As an illustration of just how convoluted these financial interventions can be: When Burke, Pullen-Miles’ backer, was first elected to the Legislature in 2014, the Alliance for California’s Tomorrow spent more than $60,000 to help her.
A similar kind of guilt by financial association has come to dominate the race to fill the state Senate seat in Sacramento to be vacated by termed-out Democrat Richard Pan.
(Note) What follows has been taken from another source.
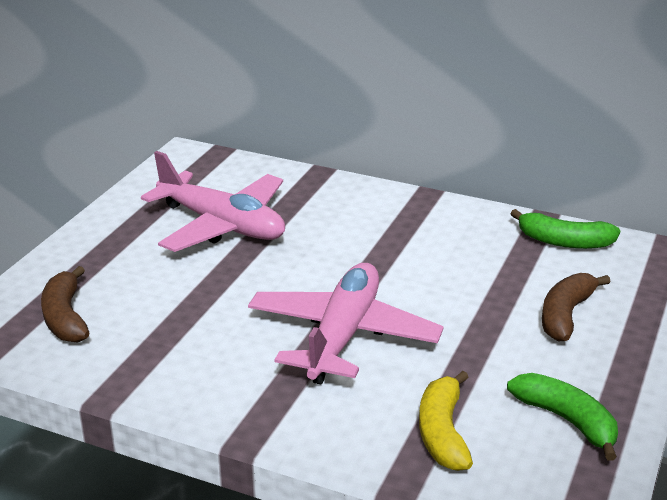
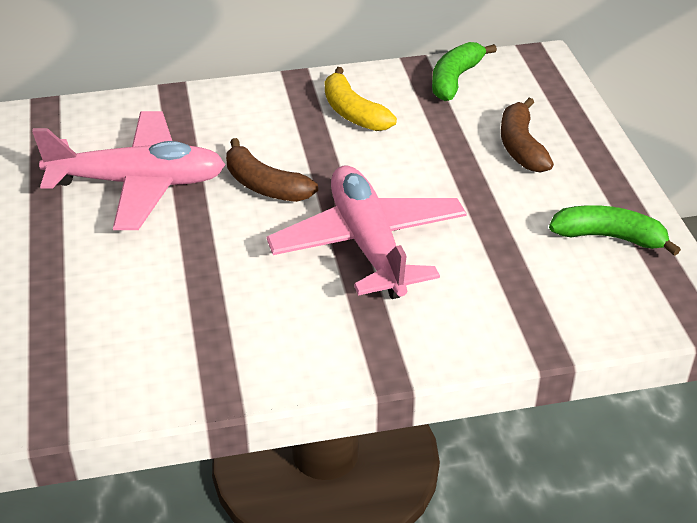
camera: 35 degrees left, 10 degrees up
brown banana [41,266,89,342] -> brown banana moved to [226,138,318,202]
yellow banana [419,371,473,471] -> yellow banana moved to [325,67,397,131]
green banana [511,209,620,249] -> green banana turned 135 degrees clockwise [432,42,497,101]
There, former Insurance Commissioner Jones has been the subject of a gauntlet of negative ads funded by Future PAC. Most notable among them — a billboard emblazoned with a Jones bobblehead.
Future PAC, which has spent nearly $500,000 so far to hammer Jones, serves as a clearinghouse for a wide variety of industry groups and unions, including hospital associations, pharmaceutical companies, agricultural interests and the umbrella organization for the state’s police officer unions.
But Jones and his supporters have fastened onto one contributor in particular: Californians for Jobs and a Strong Economy, another business-backed IE committee, supported in part by oil and energy companies. “Big Oil wants Angelique Ashby,” says a mailer from California Alliance, an IE funded by California Environmental Voters, Consumer Attorneys of California and Opportunity PAC.
Ashby, a Sacramento City Councilmember, responded in a tweet Monday that she has kept a pledge not to take fossil fuel money in her campaign.
“The IEs have the money and so whoever the IEs are for or against, that’s used to define the candidate,” said Steve Maviglio, a Democratic political consultant who supports Ashby and has volunteered with her campaign. “They’re not helping.”